**Available data**
******************************

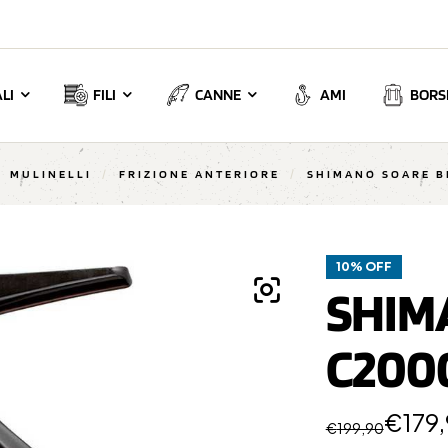
LI
FILI
CANNE
AMI
BORSE
MULINELLI
/
FRIZIONE ANTERIORE
/
SHIMANO SOARE B
10% OFF
SHIM
C200
€
179
€
199,90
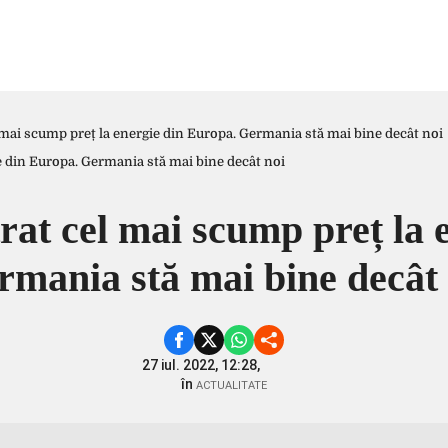
 mai scump preț la energie din Europa. Germania stă mai bine decât noi
rat cel mai scump preț la 
rmania stă mai bine decât 
27 iul. 2022, 12:28,
în
ACTUALITATE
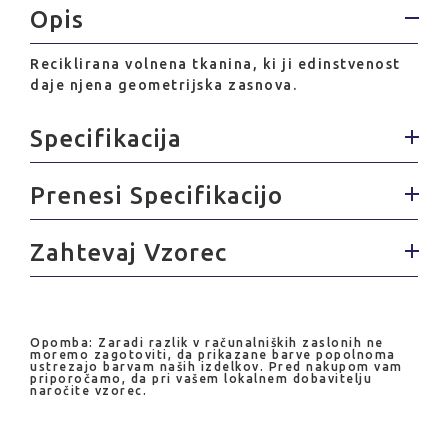
Opis
Reciklirana volnena tkanina, ki ji edinstvenost
daje njena geometrijska zasnova.
Specifikacija
Prenesi Specifikacijo
Zahtevaj Vzorec
Opomba: Zaradi razlik v računalniških zaslonih ne
moremo zagotoviti, da prikazane barve popolnoma
ustrezajo barvam naših izdelkov. Pred nakupom vam
priporočamo, da pri vašem lokalnem dobavitelju
naročite vzorec.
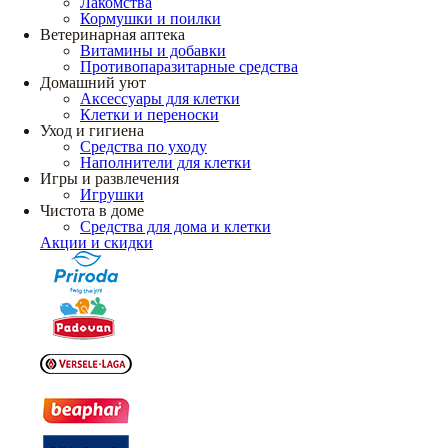
Лакомства
Кормушки и поилки
Ветеринарная аптека
Витамины и добавки
Противопаразитарные средства
Домашний уют
Аксессуары для клетки
Клетки и переноски
Уход и гигиена
Средства по уходу
Наполнители для клетки
Игры и развлечения
Игрушки
Чистота в доме
Средства для дома и клетки
Акции и скидки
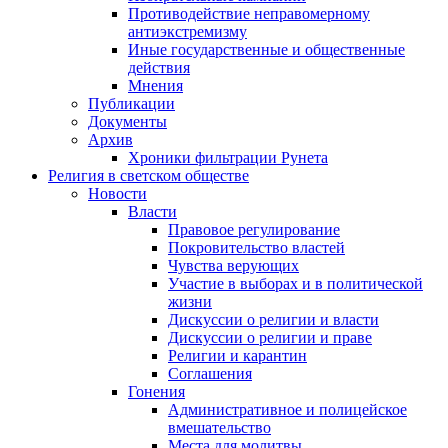
Противодействие неправомерному
антиэкстремизму
Иные государственные и общественные
действия
Мнения
Публикации
Документы
Архив
Хроники фильтрации Рунета
Религия в светском обществе
Новости
Власти
Правовое регулирование
Покровительство властей
Чувства верующих
Участие в выборах и в политической
жизни
Дискуссии о религии и власти
Дискуссии о религии и праве
Религии и карантин
Соглашения
Гонения
Административное и полицейское
вмешательство
Места для молитвы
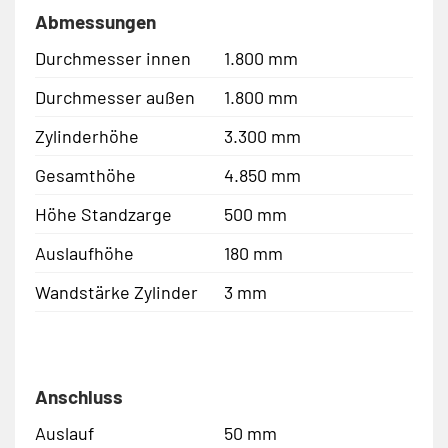
Abmessungen
Durchmesser innen
1.800 mm
Durchmesser außen
1.800 mm
Zylinderhöhe
3.300 mm
Gesamthöhe
4.850 mm
Höhe Standzarge
500 mm
Auslaufhöhe
180 mm
Wandstärke Zylinder
3 mm
Anschluss
Auslauf
50 mm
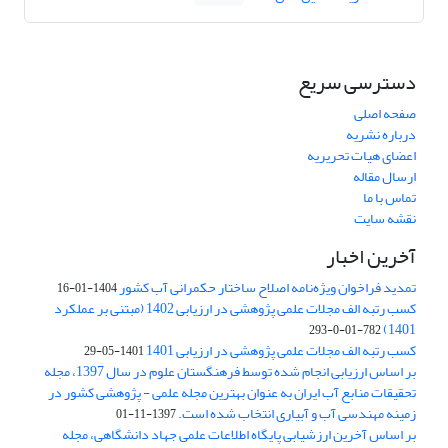
دسترسی سریع
صفحه اصلی
درباره نشریه
اعضای هیات تحریریه
ارسال مقاله
تماس با ما
نقشه سایت
آخرین اخبار
تمدید فراخوان ویژه‌نامه اصلاح ساختار حکمرانی آب کشور
1404-01-16
کسب رتبه الف مجلات علمی پژوهشی در ارزیابی 1402 (مبتنی بر عملکرد
1401)
782-01-0-293
کسب رتبه الف مجلات علمی پژوهشی در ارزیابی 1401
1401-05-29
بر اساس ارزیابی انجام شده توسط فرهنگستان علوم در سال 1397، مجله
تحقیقات منابع آب ایران به عنوان بهترین مجله علمی - پژوهشی کشور در
زمینه مهندسی آب و آبیاری انتخاب شده است.
1397-11-01
بر اساس آخرین ارزشیابی پایگاه اطلاعات علمی جهاد دانشگاهی، مجله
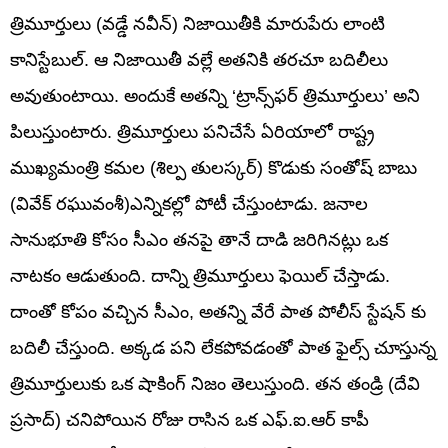
త్రిమూర్తులు (వడ్డే నవీన్) నిజాయితీకి మారుపేరు లాంటి
కానిస్టేబుల్. ఆ నిజాయితీ వల్లే అతనికి తరచూ బదిలీలు
అవుతుంటాయి. అందుకే అతన్ని ‘ట్రాన్స్‌ఫర్ త్రిమూర్తులు’ అని
పిలుస్తుంటారు. త్రిమూర్తులు పనిచేసే ఏరియాలో రాష్ట్ర
ముఖ్యమంత్రి కమల (శిల్ప తులస్కర్) కొడుకు సంతోష్ బాబు
(వివేక్ రఘువంశీ)ఎన్నికల్లో పోటీ చేస్తుంటాడు. జనాల
సానుభూతి కోసం సీఎం తనపై తానే దాడి జరిగినట్లు ఒక
నాటకం ఆడుతుంది. దాన్ని త్రిమూర్తులు ఫెయిల్ చేస్తాడు.
దాంతో కోపం వచ్చిన సీఎం, అతన్ని వేరే పాత పోలీస్ స్టేషన్ కు
బదిలీ చేస్తుంది. అక్కడ పని లేకపోవడంతో పాత ఫైల్స్ చూస్తున్న
త్రిమూర్తులుకు ఒక షాకింగ్ నిజం తెలుస్తుంది. తన తండ్రి (దేవి
ప్రసాద్) చనిపోయిన రోజు రాసిన ఒక ఎఫ్.ఐ.ఆర్ కాపీ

******************************

With the pictures set aside, copy each line above as written.

LI
FILI
CANNE
AMI
BORSE
MULINELLI
/
FRIZIONE ANTERIORE
/
SHIMANO SOARE B
10% OFF
SHIM
C200
€
179
€
199,90
 mai scump preț la energie din Europa. Germania stă mai bine decât noi
rat cel mai scump preț la 
rmania stă mai bine decât 
27 iul. 2022, 12:28,
în
ACTUALITATE
Opis
Reciklirana volnena tkanina, ki ji edinstvenost
daje njena geometrijska zasnova.
Specifikacija
Prenesi Specifikacijo
Zahtevaj Vzorec
Opomba: Zaradi razlik v računalniških zaslonih ne
moremo zagotoviti, da prikazane barve popolnoma
ustrezajo barvam naših izdelkov. Pred nakupom vam
priporočamo, da pri vašem lokalnem dobavitelju
naročite vzorec.
Лакомства
Кормушки и поилки
Ветеринарная аптека
Витамины и добавки
Противопаразитарные средства
Домашний уют
Аксессуары для клетки
Клетки и переноски
Уход и гигиена
Средства по уходу
Наполнители для клетки
Игры и развлечения
Игрушки
Чистота в доме
Средства для дома и клетки
Акции и скидки
Противодействие неправомерному
антиэкстремизму
Иные государственные и общественные
действия
Мнения
Публикации
Документы
Архив
Хроники фильтрации Рунета
Религия в светском обществе
Новости
Власти
Правовое регулирование
Покровительство властей
Чувства верующих
Участие в выборах и в политической
жизни
Дискуссии о религии и власти
Дискуссии о религии и праве
Религии и карантин
Соглашения
Гонения
Административное и полицейское
вмешательство
Места для молитвы
Abmessungen
Durchmesser innen
1.800 mm
Durchmesser außen
1.800 mm
Zylinderhöhe
3.300 mm
Gesamthöhe
4.850 mm
Höhe Standzarge
500 mm
Auslaufhöhe
180 mm
Wandstärke Zylinder
3 mm
Anschluss
Auslauf
50 mm
دسترسی سریع
صفحه اصلی
درباره نشریه
اعضای هیات تحریریه
ارسال مقاله
تماس با ما
نقشه سایت
آخرین اخبار
تمدید فراخوان ویژه‌نامه اصلاح ساختار حکمرانی آب کشور
1404-01-16
کسب رتبه الف مجلات علمی پژوهشی در ارزیابی 1402 (مبتنی بر عملکرد
1401)
782-01-0-293
کسب رتبه الف مجلات علمی پژوهشی در ارزیابی 1401
1401-05-29
بر اساس ارزیابی انجام شده توسط فرهنگستان علوم در سال 1397، مجله
تحقیقات منابع آب ایران به عنوان بهترین مجله علمی - پژوهشی کشور در
زمینه مهندسی آب و آبیاری انتخاب شده است.
1397-11-01
بر اساس آخرین ارزشیابی پایگاه اطلاعات علمی جهاد دانشگاهی، مجله
త్రిమూర్తులు (వడ్డే నవీన్) నిజాయితీకి మారుపేరు లాంటి
కానిస్టేబుల్. ఆ నిజాయితీ వల్లే అతనికి తరచూ బదిలీలు
అవుతుంటాయి. అందుకే అతన్ని ‘ట్రాన్స్‌ఫర్ త్రిమూర్తులు’ అని
పిలుస్తుంటారు. త్రిమూర్తులు పనిచేసే ఏరియాలో రాష్ట్ర
ముఖ్యమంత్రి కమల (శిల్ప తులస్కర్) కొడుకు సంతోష్ బాబు
(వివేక్ రఘువంశీ)ఎన్నికల్లో పోటీ చేస్తుంటాడు. జనాల
సానుభూతి కోసం సీఎం తనపై తానే దాడి జరిగినట్లు ఒక
నాటకం ఆడుతుంది. దాన్ని త్రిమూర్తులు ఫెయిల్ చేస్తాడు.
దాంతో కోపం వచ్చిన సీఎం, అతన్ని వేరే పాత పోలీస్ స్టేషన్ కు
బదిలీ చేస్తుంది. అక్కడ పని లేకపోవడంతో పాత ఫైల్స్ చూస్తున్న
త్రిమూర్తులుకు ఒక షాకింగ్ నిజం తెలుస్తుంది. తన తండ్రి (దేవి
ప్రసాద్) చనిపోయిన రోజు రాసిన ఒక ఎఫ్.ఐ.ఆర్ కాపీ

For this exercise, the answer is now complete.